* BEGIN Passage provided *
Who is William James?
William James was an original thinker in and between physiology, psychology, and philosophy. His twelve-hundred-page masterwork, The Principles of Psychology (1890), is a rich blend of physiology, psychology, philosophy, and personal reflection. It contains seeds of pragmatism and phenomenology and influenced generations of thinkers in Europe and America, including Edmund Husserl, Bertrand Russell, John Dewey, and Ludwig Wittgenstein. […]
James hints at his religious concerns in his earliest essays and in The Principles, but they become more explicit in The Will to Believe and Other Essays in Popular Philosophy (1897), Human Immortality: Two Supposed Objections to the Doctrine (1898), The Varieties of Religious Experience (1902) and A Pluralistic Universe (1909). James oscillated between thinking that a “study in human nature” such as Varieties could contribute to a “Science of Religion” and the belief that religious experience involves an altogether supernatural domain, inaccessible to science but accessible to the individual human subject. […]
Source: https://plato.stanford.edu/entries/james/
What is Pragmatism?
* END Passage provided *
* BEGIN Dataset extract *
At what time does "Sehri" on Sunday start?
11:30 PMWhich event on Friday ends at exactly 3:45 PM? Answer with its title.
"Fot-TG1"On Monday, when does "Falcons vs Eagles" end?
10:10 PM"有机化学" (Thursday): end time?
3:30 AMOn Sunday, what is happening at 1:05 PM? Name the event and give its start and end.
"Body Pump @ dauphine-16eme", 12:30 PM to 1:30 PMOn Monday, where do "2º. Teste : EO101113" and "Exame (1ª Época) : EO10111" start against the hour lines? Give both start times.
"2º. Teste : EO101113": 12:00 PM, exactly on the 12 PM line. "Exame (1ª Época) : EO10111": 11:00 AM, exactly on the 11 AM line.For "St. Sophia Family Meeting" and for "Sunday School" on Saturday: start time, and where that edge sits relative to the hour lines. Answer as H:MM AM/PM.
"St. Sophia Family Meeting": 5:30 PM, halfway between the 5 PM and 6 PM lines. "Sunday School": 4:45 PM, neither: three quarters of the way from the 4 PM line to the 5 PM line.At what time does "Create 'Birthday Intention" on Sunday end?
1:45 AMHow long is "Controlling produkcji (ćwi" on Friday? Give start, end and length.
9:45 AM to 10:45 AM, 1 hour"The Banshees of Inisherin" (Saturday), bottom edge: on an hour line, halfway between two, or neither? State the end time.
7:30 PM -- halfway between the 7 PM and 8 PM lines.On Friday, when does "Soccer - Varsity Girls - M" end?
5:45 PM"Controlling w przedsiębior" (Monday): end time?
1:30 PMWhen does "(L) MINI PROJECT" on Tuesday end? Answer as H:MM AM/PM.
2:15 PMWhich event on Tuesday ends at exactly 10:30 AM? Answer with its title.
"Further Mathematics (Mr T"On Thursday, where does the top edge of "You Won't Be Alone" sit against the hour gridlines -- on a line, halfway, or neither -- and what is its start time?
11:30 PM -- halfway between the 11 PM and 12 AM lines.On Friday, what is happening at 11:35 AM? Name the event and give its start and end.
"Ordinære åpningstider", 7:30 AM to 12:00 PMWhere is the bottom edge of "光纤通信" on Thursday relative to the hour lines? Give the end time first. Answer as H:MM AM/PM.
* END Dataset extract *
Work to do –
[1] According to the passage on William James, how many pages long is The Principles of Psychology?
[2] Extend the passage on William James, continuing after its final line, "What is Pragmatism?"

The replies –
[1] Twelve hundred pages.

[2]
Pragmatism is a philosophical tradition that broadly understands knowing the world as inseparable from agency within it. This general idea has attracted a vibrant and, at times, contrary range of interpretations, including that all philosophical concepts should be tested via scientific experimentation and that a claim is valid if and only if it is useful (relatedly: if a philosophical theory does not contribute directly to social progress then it is not worth much), that experience consists in transacting with rather than representing nature, that articulate language rests on a deep bed of shared human practices that can never be entirely made explicit.
Pragmatism originated in the United States around 1870 and now presents a growing third alternative to both analytic and ‘Continental’ philosophical traditions worldwide. Its first generation was initiated by the so-called ‘classical pragmatists’ Charles Sanders Peirce (1839–1914), who first defined and defended the view, and his close friend and colleague William James (1842–1910), who further developed and ably popularized it. […]
Source: https://plato.stanford.edu/entries/pragmatism/
The Wisdom of William James
James was interested in leading a life. In a well-known speech to a group of young men and women at Harvard Yard, James stressed, “Be not afraid of life. Believe that life is worth living, and your belief will help create the fact.”
In their book, Be Not Afraid of Life, John Kaag and Jonathen Belle write,
A key to being less afraid of life is simply to see it a bit more clearly and completely. Shielding one’s eyes when confronted with sudden danger is a protective reflex, yet shutting one’s eyes to the fullness of reality—its novelty, its foreignness, its brutality—can make one feel particularly vulnerable, afraid, and small. At least that is James’s suspicion. ‘The art of being wise,’ James held, ‘is knowing what to overlook’ but also knowing when to pay absolute attention.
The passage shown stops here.